● **PROBLEMS AND TASKS**:
[1] What harms does the article below on the anthropology boycott say any academic boycott causes? List each one.
[2] Answer these from the article below on the anthropology boycott:
(a) On what date did the AAA implement its boycott of Israeli academic institutions?
(b) How many members voted against the boycott?
(c) Which academic boycotts do the authors oppose?

--- START DOCUMENT EXTRACT ---

Anthropology Boycott of Israeli Universities Is Misguided and Discriminatory
by Cynthia Saltzman and Geoffrey E. Braswell
On July 24, 2023, the American Anthropological Association (AAA) implemented a boycott of Israeli academic institutions, seven years after a similar vote failed by a slim margin. Only 37% of eligible members of the AAA participated in the recent vote, with 2,016 members supporting the boycott and 835 voting against it. The low vote count implies that a sizable majority of the membership chose not to endorse any position on a boycott, and a minority has now determined the AAA’s actions against Israeli universities.
Any academic boycott — and we oppose them all — contradicts the AAA’s core mission to serve the community of anthropologists and foster intellectual exchange. It threatens academic freedom, in principle and in practice. It also compromises the AAA’s role as a forum for robust continuing debate and scholarly investigation.

--- END DOCUMENT EXTRACT ---
--- START INFORMATION SUPPLIED ---

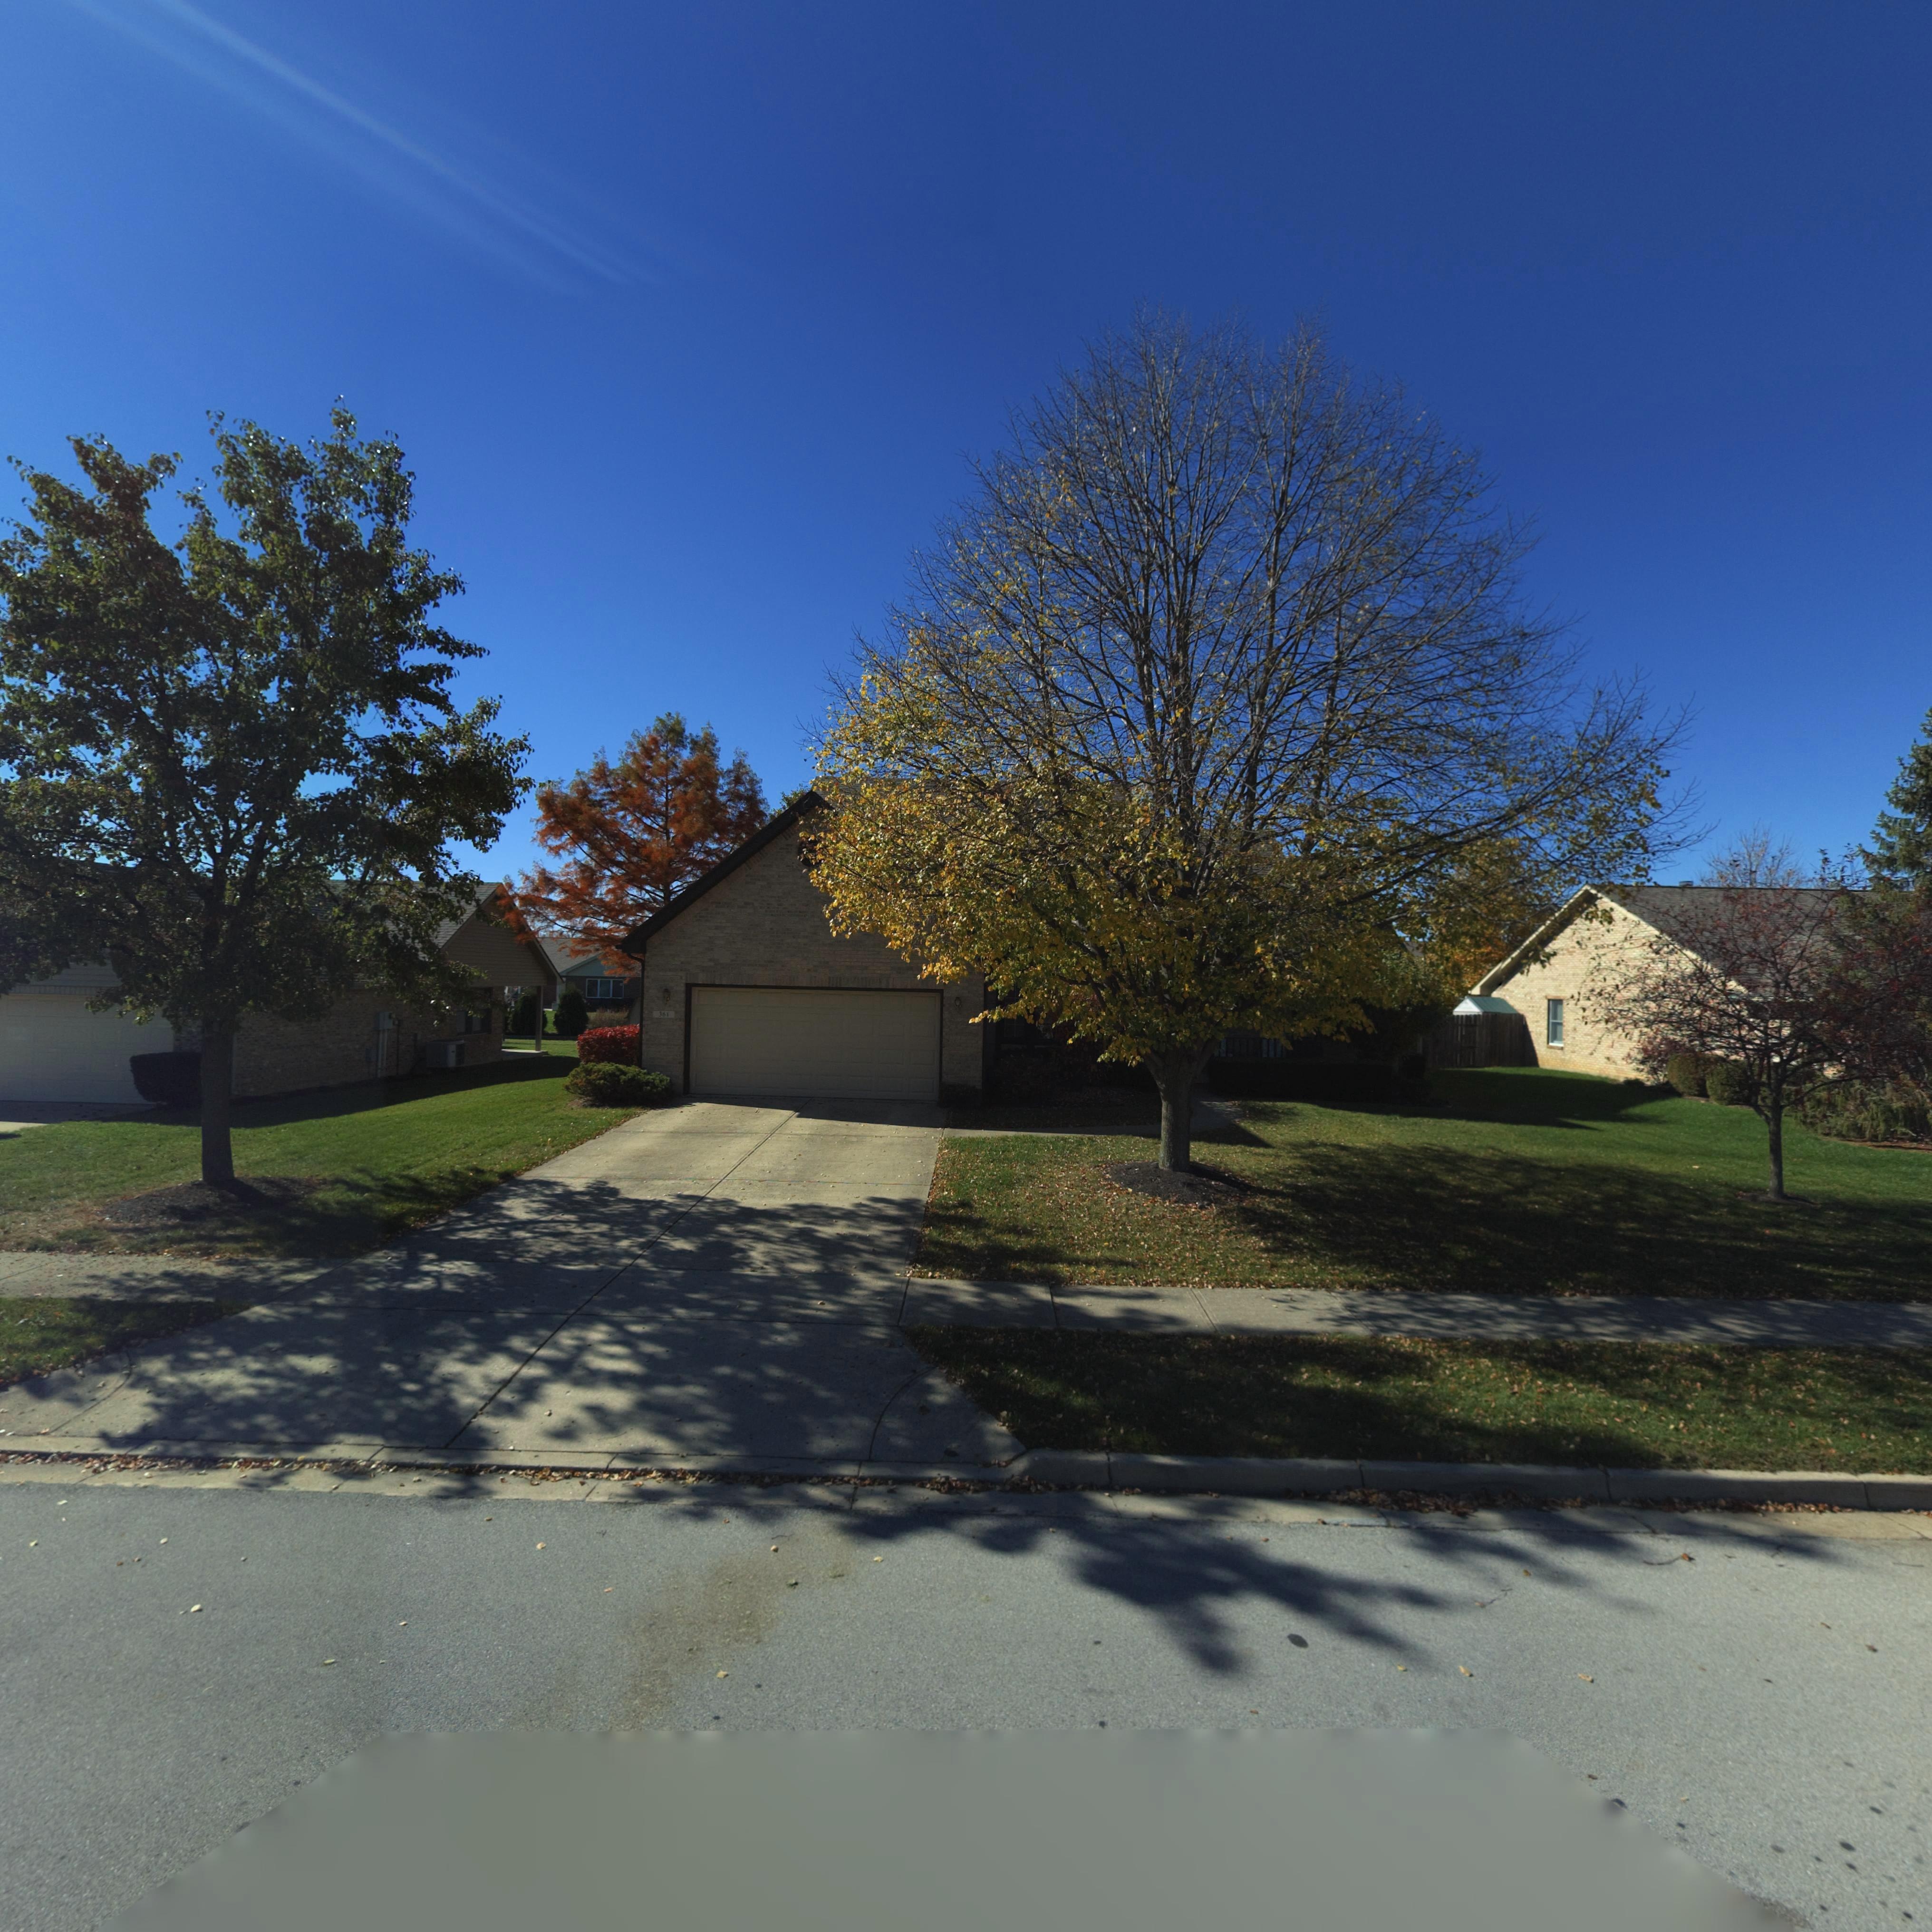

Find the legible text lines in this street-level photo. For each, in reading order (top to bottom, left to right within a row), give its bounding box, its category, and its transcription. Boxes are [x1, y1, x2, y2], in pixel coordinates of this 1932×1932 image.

[658, 1011, 670, 1018] StreetNumber: 361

--- END INFORMATION SUPPLIED ---

● **RESULTS IN ORDER**:
[1]
- It contradicts the AAA's core mission to serve the community of anthropologists and foster intellectual exchange.
- It threatens academic freedom, in principle and in practice.
- It compromises the AAA's role as a forum for robust continuing debate and scholarly investigation.

[2]
(a) July 24, 2023
(b) 835
(c) All of them